— BEGIN Passage shown —
How to Identify Blog Comment Spam

Whether you run a niche blog, a personal blog, or a professional freelance writer blog targeting clients, you're bound to come up against blog comment spam at some point or another. If you open your site to comments, this is simply a reality you have to deal with.

That doesn't mean dealing with the comment spam problem has to be difficult. Yet I frequently read blogs where bloggers not only let comment spam through, but they actually respond to it as if these are legitimate comments.

Let's talk about that -- how you can tell the difference between legitimate comments that should be approved on your blog and spam-style comments that need to be dealt with. Then we'll look at what you can do to avoid or eliminate some of the most common types of blog comment spam.

Why Freelance Writers Should Care About Blog Comment Spam

Addressing blog comment spam before it can go live on your site is especially important when it comes to your freelance writer blog -- the blog on your professional site that you write for clients and prospects.

Here's why:

  • Having blog comment spam on your blog simply makes you look bad to the people you're hoping will hire you. It looks lazy and irresponsible. Those aren't traits clients seek out.
  • Blog comment spam can hurt your site in search engines. While relevant, thoughtful comments add valuable content to a post (which can help your rankings for that page), comment spam often features irrelevant content and links (and you'll often be left with a mess of broken links to clean up later as these spammed sites frequently disappear before too long).
  • You could accidentally expose your readers -- who are your potential clients -- to malicious links included in spammy comments. .

If you use a blog to build visibility in your specialty area, to communicate with freelance writing clients, to market your services, or to improve your professional site's search engine rankings, spam comments aren't a problem you can afford to ignore.

Types of Blog Comment Spam

Now let's take a look at three common types of blog comment spam you might come across, how you can tell them apart from legitimate comments (it's not always easy), and how you can prevent them from going live on your freelance writer blog.

Automated Blog Comment Spam

This type of spam makes up most of the spam comments I get on my blogs. They can be one of the more problematic types (and they can be combined with other types listed below). But they're also one of the easiest to prevent.

Automated blog comment spam is when someone uses a spam bot to automatically post a lot of comments on blogs. This can mean posting a lot of comments all at once on a single blog. Or it can be mass-posting a single comment on many blogs (meaning you might only see one from them).

How to Identify this Kind of Blog Comment Spam

Spam bots are often used to mass-post short, generic, or copy/paste comments, so those are red flags to look for.

For example, "Great post!" is a comment that has absolutely no value. Spammers post comments like those not to flatter you (they don't give a rat's furry little behind about your blog and have never read it). They do it to get a link for an approved comment. This is the most common type of spam comment I see people respond to. Don't fall for ego-bait. If they really think highly of your post and want to bother commenting, they'll add to the conversation.

You'll also see generic comments come through. This can happen when unethical SEO folks try automating semi-relevant comments. So they might try to comment on this blog with a general tip or quote about freelancing or writing, but it's not relevant to the individual post.
— END Passage shown —
# [What the exercise asks]
Please answer from the article on blog comment spam: which type of spam makes up most of the spam comments on the author's blogs?
— BEGIN Source excerpt —
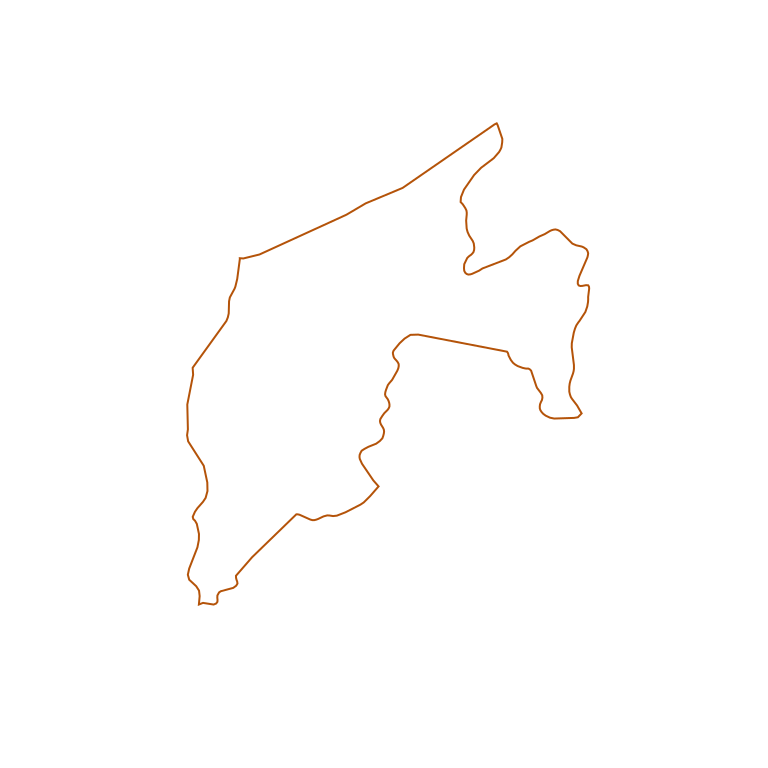 the border of Thiès, rotated 29°
{"feature_id": "SEN-768", "entity_name": "Thiès", "entity_type": "Region", "adm_level": 1, "iso_a3": "SEN", "parent_name": "Senegal", "parent_adm1": "", "projection": "natural_earth1", "projection_center": [-16.596, 14.801], "detail": "fine", "context": "isolated", "style": "outline", "palette": "amber", "viewbox_px": 768, "rotation_deg": 29, "n_neighbors": 0, "source": "natural_earth", "source_scale": "10m", "svg_char_len": 3381}
<svg xmlns="http://www.w3.org/2000/svg" viewBox="0 0 768 768"><g transform="rotate(29 384 384)"><path d="M196.9,343.9L200.1,342.4L212.3,331.1L269.1,254.1L280.4,234.9L305.2,203.5L354.8,103.4L356.2,101.4L357.9,102.5L368.7,112.3L370.2,115.3L372.0,120.2L372.2,122.4L372.2,125.2L370.5,133.3L364.1,147.8L361.5,157.5L359.7,175.2L360.7,183.2L362.8,187.7L365.7,188.6L369.9,190.8L372.0,192.3L373.3,194.0L374.3,195.9L376.6,201.2L380.9,207.9L382.2,209.3L383.5,210.6L386.6,212.9L392.3,215.9L394.4,217.6L396.8,220.9L397.8,223.0L398.3,225.3L398.0,227.1L397.5,228.8L396.7,230.4L396.2,231.7L395.7,233.5L396.1,240.3L397.8,243.9L399.3,246.1L401.1,247.3L402.9,247.7L404.7,247.4L406.3,246.3L407.6,245.0L412.2,238.8L414.1,235.2L430.2,216.0L432.0,212.5L433.4,208.4L434.4,203.8L436.5,197.5L442.0,189.3L444.3,186.4L448.4,179.6L451.9,175.0L454.9,169.8L456.0,168.3L457.4,166.9L459.0,165.7L461.2,165.1L463.9,165.0L480.7,169.9L484.9,169.5L490.3,167.9L492.3,167.7L495.7,168.0L497.7,169.2L499.2,170.7L499.9,172.5L500.5,174.6L502.5,194.6L503.6,200.0L504.9,202.4L506.5,203.4L508.2,203.1L509.7,202.2L512.8,199.6L514.8,198.7L516.2,199.6L517.2,201.1L520.4,209.0L521.4,210.7L522.7,213.4L524.2,217.7L525.2,223.4L524.4,234.1L524.1,235.8L523.8,239.5L524.2,243.0L525.1,247.1L528.5,257.3L530.4,260.9L540.9,275.3L542.8,278.7L543.6,280.8L544.2,283.1L545.4,290.6L546.2,293.6L547.4,296.6L549.8,300.9L551.7,303.0L553.6,304.7L555.3,305.7L563.3,309.2L571.1,313.9L569.7,319.1L566.7,321.5L549.6,331.7L545.5,333.0L540.7,333.3L537.7,332.9L535.4,332.1L533.5,331.1L532.1,329.8L531.1,328.1L530.3,326.1L530.0,323.8L529.9,321.4L529.2,319.2L527.9,317.2L525.6,315.8L519.7,313.2L518.2,312.0L506.2,301.0L504.4,300.5L503.0,300.5L502.4,300.7L502.2,300.8L501.7,301.2L500.1,301.9L497.4,302.7L492.2,303.5L489.1,303.4L486.5,302.9L483.3,301.5L479.1,298.7L478.3,297.7L477.3,296.8L475.9,296.1L390.0,324.2L383.3,328.2L380.0,334.3L377.9,340.8L376.2,350.1L376.5,352.1L377.2,353.3L379.2,355.5L380.7,356.5L383.9,357.6L385.7,358.4L387.2,359.5L388.2,361.2L388.9,363.4L389.2,365.9L389.1,376.4L388.2,380.8L387.9,383.1L388.6,388.1L389.1,390.4L389.9,392.5L391.2,393.9L394.7,395.5L396.2,396.6L397.7,398.0L398.8,399.4L399.7,401.1L399.9,403.1L399.7,404.9L398.4,409.4L398.0,412.8L397.8,416.4L398.4,418.3L399.5,419.7L401.0,420.9L404.4,422.8L405.9,423.9L407.1,425.5L407.9,427.5L408.5,429.8L408.9,432.3L408.0,435.9L406.1,440.0L400.8,446.5L398.4,450.2L396.8,453.2L396.8,455.6L397.1,457.9L398.0,459.8L399.2,461.3L403.4,464.4L421.4,473.5L428.9,476.2L426.2,488.8L423.7,497.4L421.9,500.9L412.5,514.9L406.6,522.0L403.5,524.2L399.7,525.6L398.0,526.5L395.3,529.1L391.8,534.0L390.5,535.5L389.1,536.8L387.3,537.8L385.2,538.3L373.5,539.3L371.8,539.8L370.5,540.5L352.6,599.5L347.5,623.5L348.6,625.3L349.9,626.7L351.4,628.0L352.6,629.6L352.5,632.1L351.0,635.4L341.8,644.3L340.8,646.2L340.8,649.7L341.8,651.7L343.1,653.6L343.9,655.3L343.6,657.4L341.9,659.5L331.8,663.2L329.0,666.6L325.6,658.9L322.4,654.4L317.8,651.9L308.5,649.6L304.9,645.9L303.1,639.9L300.0,617.3L297.7,610.2L294.9,604.9L288.1,597.1L285.0,595.2L282.7,594.6L281.1,592.9L280.6,587.4L281.0,583.1L282.8,574.9L283.2,570.1L281.5,563.2L277.2,555.8L266.0,542.9L240.5,529.1L236.6,524.3L234.5,518.8L221.9,497.3L212.6,468.5L208.8,462.6L208.8,462.3L215.6,405.3L215.1,401.4L214.0,397.6L208.4,386.8L207.2,383.0L207.1,373.1L206.8,370.9L204.7,363.3L197.3,344.5L196.9,343.9Z" fill="none" stroke="#b45309" stroke-width="2"/></g></svg>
— END Source excerpt —
# [Output of the exercise]
Automated blog comment spam.